▸ What to work on:
Answer these questions from the passage below about Hampton and the FBI.
1. Who was the FBI chief determined to prevent a cohesive Black radical movement in the United States?
2. How many separate times did police and FBI agents raid the Panther headquarters at 2337 West Monroe Street?
3. What had William O'Neal been convicted of?

▸ Passage provided:

Indeed, while Hampton impressed many of the people with whom he came into contact as a great leader and talented communicator, those very qualities marked him as a major threat in the eyes of the FBI and other concerned agencies. The FBI began keeping close tabs on his activities, and subsequent investigations have shown that FBI chief J. Edgar Hoover was determined to prevent the formation of a cohesive Black radical movement in the United States. Hoover saw the Panthers, and gang coalitions like that forged by Hampton in Chicago, as frightening stepping stones toward the creation of just such a revolutionary body.

Urged on by the FBI, the Chicago police launched an all-out assault on the Black Panthers and their allies, characterizing the group as nothing more than a criminal gang. Over the course of the escalating conflict in 1969, eleven black youths from Chicago’s South Side were killed in separate skirmishes with police. During that year alone, shoot-outs killed or wounded a dozen Panther members and almost as many police officers. Over 100 Black Panthers were arrested during the year, and Panther party headquarters at 2337 West Monroe Street on the city’s West Side were raided by police and FBI agents four separate times. The last of these four raids was the one in which Hampton was killed.

One of the individuals who spent a lot of time at Panther headquarters in Chicago was William O’Neal. It turned out that O’Neal, a convicted car thief, had been recruited out of the county jail to be a paid informant for the FBI. One of O’Neal’s chief contributions to the FBI’s infiltration of the Black Panthers was to provide them with a floor plan of the building. O’Neal’s information was key to the December 4, 1969, police raid that killed Hampton and fellow party member Mark Clark. Four other Panthers were seriously injured.

▸ Information provided:

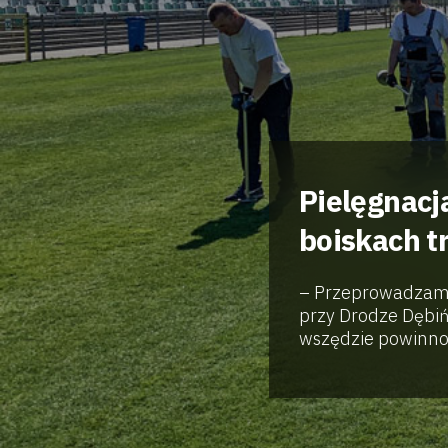
Pielęgnacj
boiskach 
– Przeprowadzamy 
przy Drodze Dębiń
wszędzie powinno.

▸ Exercise result:
1. J. Edgar Hoover
2. Four times
3. Car theft (he was a convicted car thief)